I have been an avid reader of fiction all of my life. Every author writes in order to be read–stands to reason doesn’t it? And yet I have found that publishers of fiction are the biggest impediment to aspiring writers due to their often impersonal and cutthroat manner. Most writers can tell you about the scores of negative responses (or non-responses) from editors and publishers. Too often their minds are made up as to what they are looking for…and often they don’t see very well-read! Most seem to want another Harry Potter or the like, i.e. a money-spinner and not a provocative voice.

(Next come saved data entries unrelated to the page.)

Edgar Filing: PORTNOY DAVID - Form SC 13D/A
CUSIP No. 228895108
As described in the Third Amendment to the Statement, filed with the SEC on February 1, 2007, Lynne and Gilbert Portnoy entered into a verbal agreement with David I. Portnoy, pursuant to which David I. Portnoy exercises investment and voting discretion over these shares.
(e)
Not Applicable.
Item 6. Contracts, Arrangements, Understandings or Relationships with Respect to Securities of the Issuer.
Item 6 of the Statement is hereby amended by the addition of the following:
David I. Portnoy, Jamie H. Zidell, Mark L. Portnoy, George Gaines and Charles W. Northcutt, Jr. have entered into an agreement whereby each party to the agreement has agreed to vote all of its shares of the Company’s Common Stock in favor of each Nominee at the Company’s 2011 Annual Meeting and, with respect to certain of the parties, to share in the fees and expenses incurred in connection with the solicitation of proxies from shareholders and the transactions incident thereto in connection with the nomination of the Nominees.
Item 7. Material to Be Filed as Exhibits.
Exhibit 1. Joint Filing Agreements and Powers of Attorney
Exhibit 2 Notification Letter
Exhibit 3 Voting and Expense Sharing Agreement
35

In any case, as much as my busy retired life in France will allow me, I have decided to share names and works of authors I like to read.

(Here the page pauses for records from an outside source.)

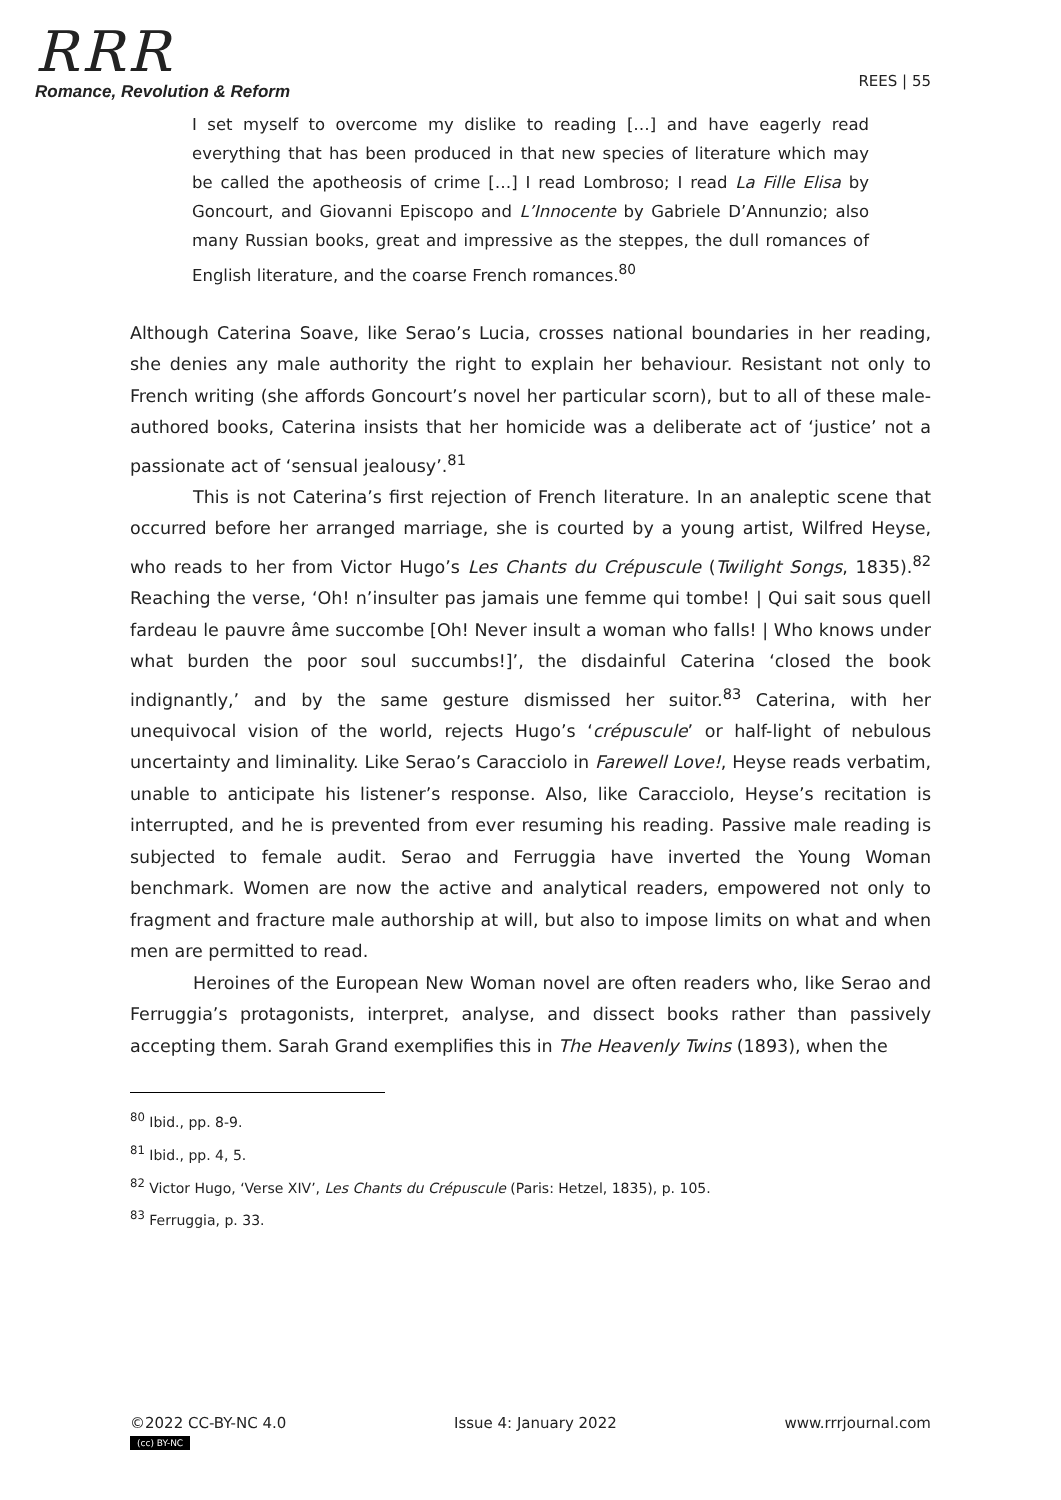RRR
Romance, Revolution & Reform
REES | 55
I set myself to overcome my dislike to reading […] and have eagerly read everything that has been produced in that new species of literature which may be called the apotheosis of crime […] I read Lombroso; I read La Fille Elisa by Goncourt, and Giovanni Episcopo and L’Innocente by Gabriele D’Annunzio; also many Russian books, great and impressive as the steppes, the dull romances of English literature, and the coarse French romances.<sup>80</sup>
Although Caterina Soave, like Serao’s Lucia, crosses national boundaries in her reading, she denies any male authority the right to explain her behaviour. Resistant not only to French writing (she affords Goncourt’s novel her particular scorn), but to all of these male-authored books, Caterina insists that her homicide was a deliberate act of ‘justice’ not a passionate act of ‘sensual jealousy’.<sup>81</sup>
This is not Caterina’s first rejection of French literature. In an analeptic scene that occurred before her arranged marriage, she is courted by a young artist, Wilfred Heyse, who reads to her from Victor Hugo’s Les Chants du Crépuscule (Twilight Songs, 1835).<sup>82</sup> Reaching the verse, ‘Oh! n’insulter pas jamais une femme qui tombe! | Qui sait sous quell fardeau le pauvre âme succombe [Oh! Never insult a woman who falls! | Who knows under what burden the poor soul succumbs!]’, the disdainful Caterina ‘closed the book indignantly,’ and by the same gesture dismissed her suitor.<sup>83</sup> Caterina, with her unequivocal vision of the world, rejects Hugo’s ‘crépuscule’ or half-light of nebulous uncertainty and liminality. Like Serao’s Caracciolo in Farewell Love!, Heyse reads verbatim, unable to anticipate his listener’s response. Also, like Caracciolo, Heyse’s recitation is interrupted, and he is prevented from ever resuming his reading. Passive male reading is subjected to female audit. Serao and Ferruggia have inverted the Young Woman benchmark. Women are now the active and analytical readers, empowered not only to fragment and fracture male authorship at will, but also to impose limits on what and when men are permitted to read.
Heroines of the European New Woman novel are often readers who, like Serao and Ferruggia’s protagonists, interpret, analyse, and dissect books rather than passively accepting them. Sarah Grand exemplifies this in The Heavenly Twins (1893), when the
<sup>80</sup> Ibid., pp. 8-9.
<sup>81</sup> Ibid., pp. 4, 5.
<sup>82</sup> Victor Hugo, ‘Verse XIV’, Les Chants du Crépuscule (Paris: Hetzel, 1835), p. 105.
<sup>83</sup> Ferruggia, p. 33.
©2022 CC-BY-NC 4.0
(cc) BY-NC
Issue 4: January 2022 www.rrrjournal.com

I am going to start with the author I have mostly recently discovered (thanks to his sister!). His name is Drew Bridges. Click on his name to learn more about him and his works. Below is his most recent novel along with my review on Amazon:

5.0 out of 5 stars Mr. Bierce Is Dead and Well…Reviewed in the United States on March 12, 2022

Whether or not you are familiar with works of “Fierce Bierce,” his amanuensis, Drew Bridges, will clue you in to his life and personality. True to Bridges’ professional life of working with troubled minds/souls, he brings his experience with the inner workings of hurting humanity to front and centre as various persons, including Bierce and his thinly disguised Buddhist friend, “Sid,” get involved in the ‘lives’ of both the dead and the living. If you care at all about your fellow human beings, you will find yourself drawn into this interesting romp through the afterlife as each person seeks ‘resolution’ with who they were and now are. Or, if you are simply drawn to a good murder mystery, you’ll get that as well. Lots of good twists and turns to keep you on your mental toes. This novel is both thoughtful and entertaining.

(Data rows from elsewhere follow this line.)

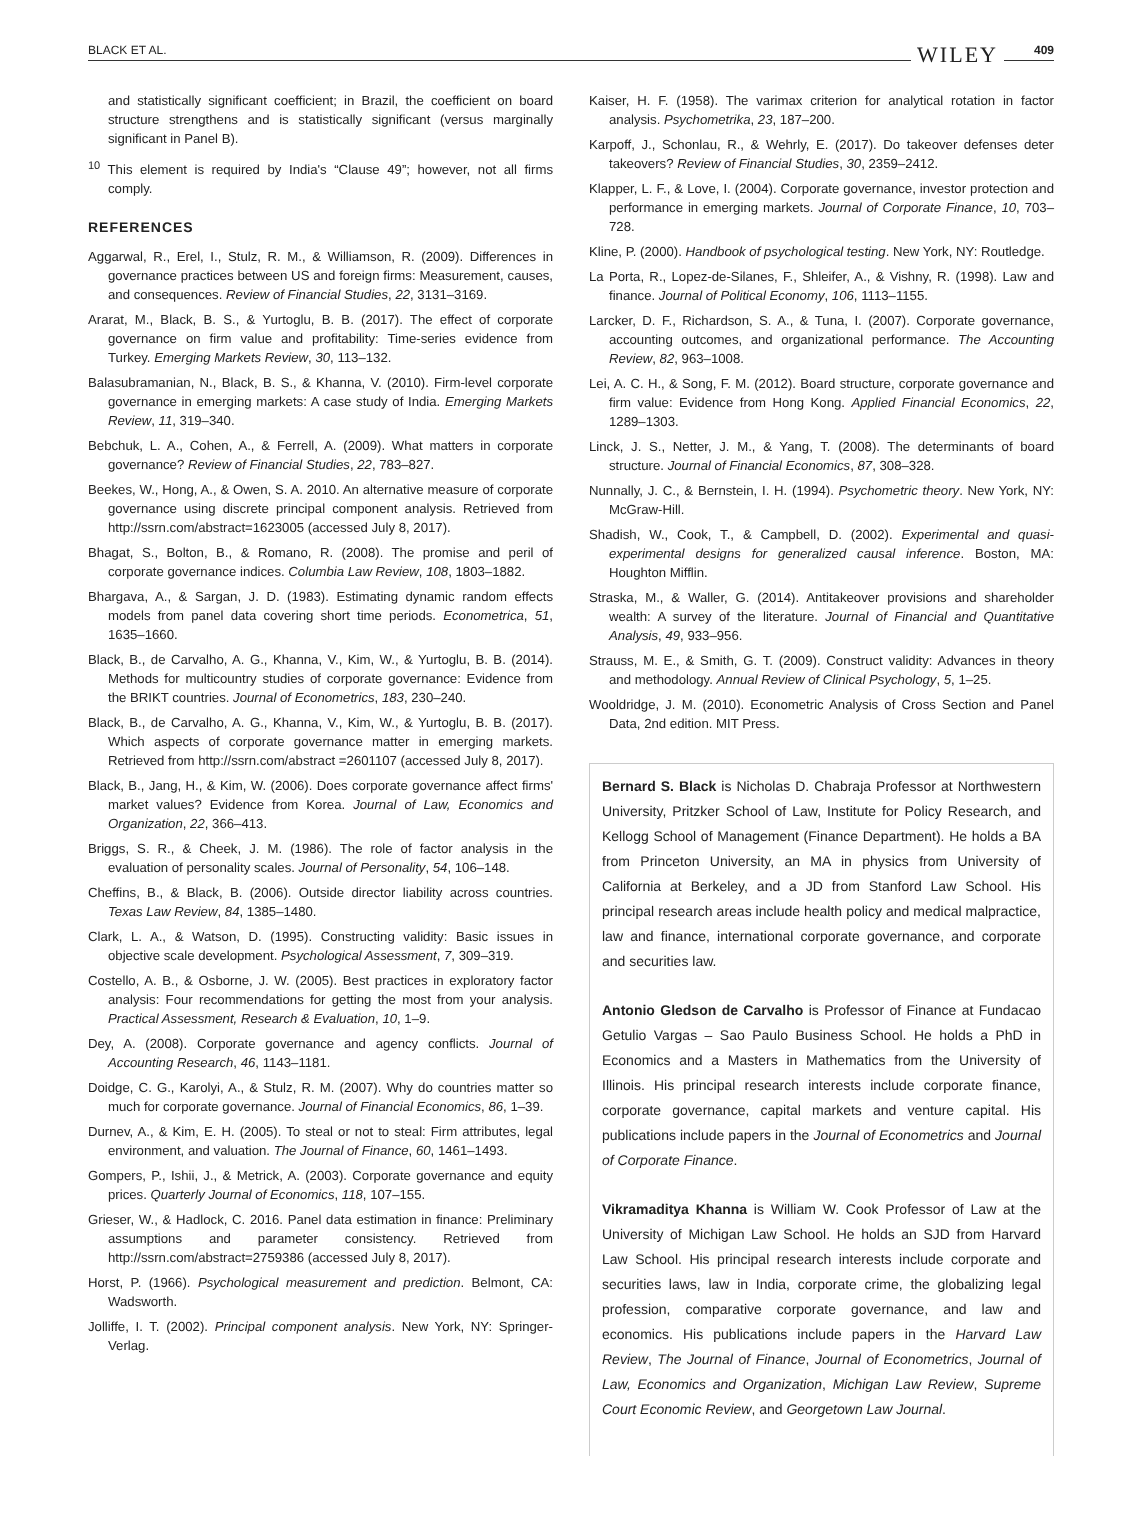BLACK ET AL. WILEY 409
and statistically significant coefficient; in Brazil, the coefficient on board structure strengthens and is statistically significant (versus marginally significant in Panel B).
<sup>10</sup> This element is required by India's “Clause 49”; however, not all firms comply.
REFERENCES
Aggarwal, R., Erel, I., Stulz, R. M., & Williamson, R. (2009). Differences in governance practices between US and foreign firms: Measurement, causes, and consequences. Review of Financial Studies, 22, 3131–3169.
Ararat, M., Black, B. S., & Yurtoglu, B. B. (2017). The effect of corporate governance on firm value and profitability: Time-series evidence from Turkey. Emerging Markets Review, 30, 113–132.
Balasubramanian, N., Black, B. S., & Khanna, V. (2010). Firm-level corporate governance in emerging markets: A case study of India. Emerging Markets Review, 11, 319–340.
Bebchuk, L. A., Cohen, A., & Ferrell, A. (2009). What matters in corporate governance? Review of Financial Studies, 22, 783–827.
Beekes, W., Hong, A., & Owen, S. A. 2010. An alternative measure of corporate governance using discrete principal component analysis. Retrieved from http://ssrn.com/abstract=1623005 (accessed July 8, 2017).
Bhagat, S., Bolton, B., & Romano, R. (2008). The promise and peril of corporate governance indices. Columbia Law Review, 108, 1803–1882.
Bhargava, A., & Sargan, J. D. (1983). Estimating dynamic random effects models from panel data covering short time periods. Econometrica, 51, 1635–1660.
Black, B., de Carvalho, A. G., Khanna, V., Kim, W., & Yurtoglu, B. B. (2014). Methods for multicountry studies of corporate governance: Evidence from the BRIKT countries. Journal of Econometrics, 183, 230–240.
Black, B., de Carvalho, A. G., Khanna, V., Kim, W., & Yurtoglu, B. B. (2017). Which aspects of corporate governance matter in emerging markets. Retrieved from http://ssrn.com/abstract =2601107 (accessed July 8, 2017).
Black, B., Jang, H., & Kim, W. (2006). Does corporate governance affect firms' market values? Evidence from Korea. Journal of Law, Economics and Organization, 22, 366–413.
Briggs, S. R., & Cheek, J. M. (1986). The role of factor analysis in the evaluation of personality scales. Journal of Personality, 54, 106–148.
Cheffins, B., & Black, B. (2006). Outside director liability across countries. Texas Law Review, 84, 1385–1480.
Clark, L. A., & Watson, D. (1995). Constructing validity: Basic issues in objective scale development. Psychological Assessment, 7, 309–319.
Costello, A. B., & Osborne, J. W. (2005). Best practices in exploratory factor analysis: Four recommendations for getting the most from your analysis. Practical Assessment, Research & Evaluation, 10, 1–9.
Dey, A. (2008). Corporate governance and agency conflicts. Journal of Accounting Research, 46, 1143–1181.
Doidge, C. G., Karolyi, A., & Stulz, R. M. (2007). Why do countries matter so much for corporate governance. Journal of Financial Economics, 86, 1–39.
Durnev, A., & Kim, E. H. (2005). To steal or not to steal: Firm attributes, legal environment, and valuation. The Journal of Finance, 60, 1461–1493.
Gompers, P., Ishii, J., & Metrick, A. (2003). Corporate governance and equity prices. Quarterly Journal of Economics, 118, 107–155.
Grieser, W., & Hadlock, C. 2016. Panel data estimation in finance: Preliminary assumptions and parameter consistency. Retrieved from http://ssrn.com/abstract=2759386 (accessed July 8, 2017).
Horst, P. (1966). Psychological measurement and prediction. Belmont, CA: Wadsworth.
Jolliffe, I. T. (2002). Principal component analysis. New York, NY: Springer-Verlag.
Kaiser, H. F. (1958). The varimax criterion for analytical rotation in factor analysis. Psychometrika, 23, 187–200.
Karpoff, J., Schonlau, R., & Wehrly, E. (2017). Do takeover defenses deter takeovers? Review of Financial Studies, 30, 2359–2412.
Klapper, L. F., & Love, I. (2004). Corporate governance, investor protection and performance in emerging markets. Journal of Corporate Finance, 10, 703–728.
Kline, P. (2000). Handbook of psychological testing. New York, NY: Routledge.
La Porta, R., Lopez-de-Silanes, F., Shleifer, A., & Vishny, R. (1998). Law and finance. Journal of Political Economy, 106, 1113–1155.
Larcker, D. F., Richardson, S. A., & Tuna, I. (2007). Corporate governance, accounting outcomes, and organizational performance. The Accounting Review, 82, 963–1008.
Lei, A. C. H., & Song, F. M. (2012). Board structure, corporate governance and firm value: Evidence from Hong Kong. Applied Financial Economics, 22, 1289–1303.
Linck, J. S., Netter, J. M., & Yang, T. (2008). The determinants of board structure. Journal of Financial Economics, 87, 308–328.
Nunnally, J. C., & Bernstein, I. H. (1994). Psychometric theory. New York, NY: McGraw-Hill.
Shadish, W., Cook, T., & Campbell, D. (2002). Experimental and quasi-experimental designs for generalized causal inference. Boston, MA: Houghton Mifflin.
Straska, M., & Waller, G. (2014). Antitakeover provisions and shareholder wealth: A survey of the literature. Journal of Financial and Quantitative Analysis, 49, 933–956.
Strauss, M. E., & Smith, G. T. (2009). Construct validity: Advances in theory and methodology. Annual Review of Clinical Psychology, 5, 1–25.
Wooldridge, J. M. (2010). Econometric Analysis of Cross Section and Panel Data, 2nd edition. MIT Press.
Bernard S. Black is Nicholas D. Chabraja Professor at Northwestern University, Pritzker School of Law, Institute for Policy Research, and Kellogg School of Management (Finance Department). He holds a BA from Princeton University, an MA in physics from University of California at Berkeley, and a JD from Stanford Law School. His principal research areas include health policy and medical malpractice, law and finance, international corporate governance, and corporate and securities law.
Antonio Gledson de Carvalho is Professor of Finance at Fundacao Getulio Vargas – Sao Paulo Business School. He holds a PhD in Economics and a Masters in Mathematics from the University of Illinois. His principal research interests include corporate finance, corporate governance, capital markets and venture capital. His publications include papers in the Journal of Econometrics and Journal of Corporate Finance.
Vikramaditya Khanna is William W. Cook Professor of Law at the University of Michigan Law School. He holds an SJD from Harvard Law School. His principal research interests include corporate and securities laws, law in India, corporate crime, the globalizing legal profession, comparative corporate governance, and law and economics. His publications include papers in the Harvard Law Review, The Journal of Finance, Journal of Econometrics, Journal of Law, Economics and Organization, Michigan Law Review, Supreme Court Economic Review, and Georgetown Law Journal.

The ghost of Ambrose Bierce, American writer and civil war Union soldier, has been displaced from the home he had been haunting. Enlisting the aid of a “haunting agent,” he finds a new residence that has the requisite dark history and terrible secret that makes it appropriate for haunting. Here he meets new spirits who reside in this version of the afterlife, a middle place between life and the ultimate destination.

Against his intentions, Bierce becomes caught up in the unsolved mystery of his new haunt. In partnership with an old friend, a Buddhist priest named “Sid” who has inhabited the spirit world for 25 centuries, he reluctantly involves himself in the matters of still living people. Bierce and his friend also become aware of the presence of mysterious “others” who are spirits who never held human form. Bierce, Sid, and other new spirit friends ultimately find themselves as part of a quest to save a human life, rescue another spirit from oblivious, and discover the identity of the “others.”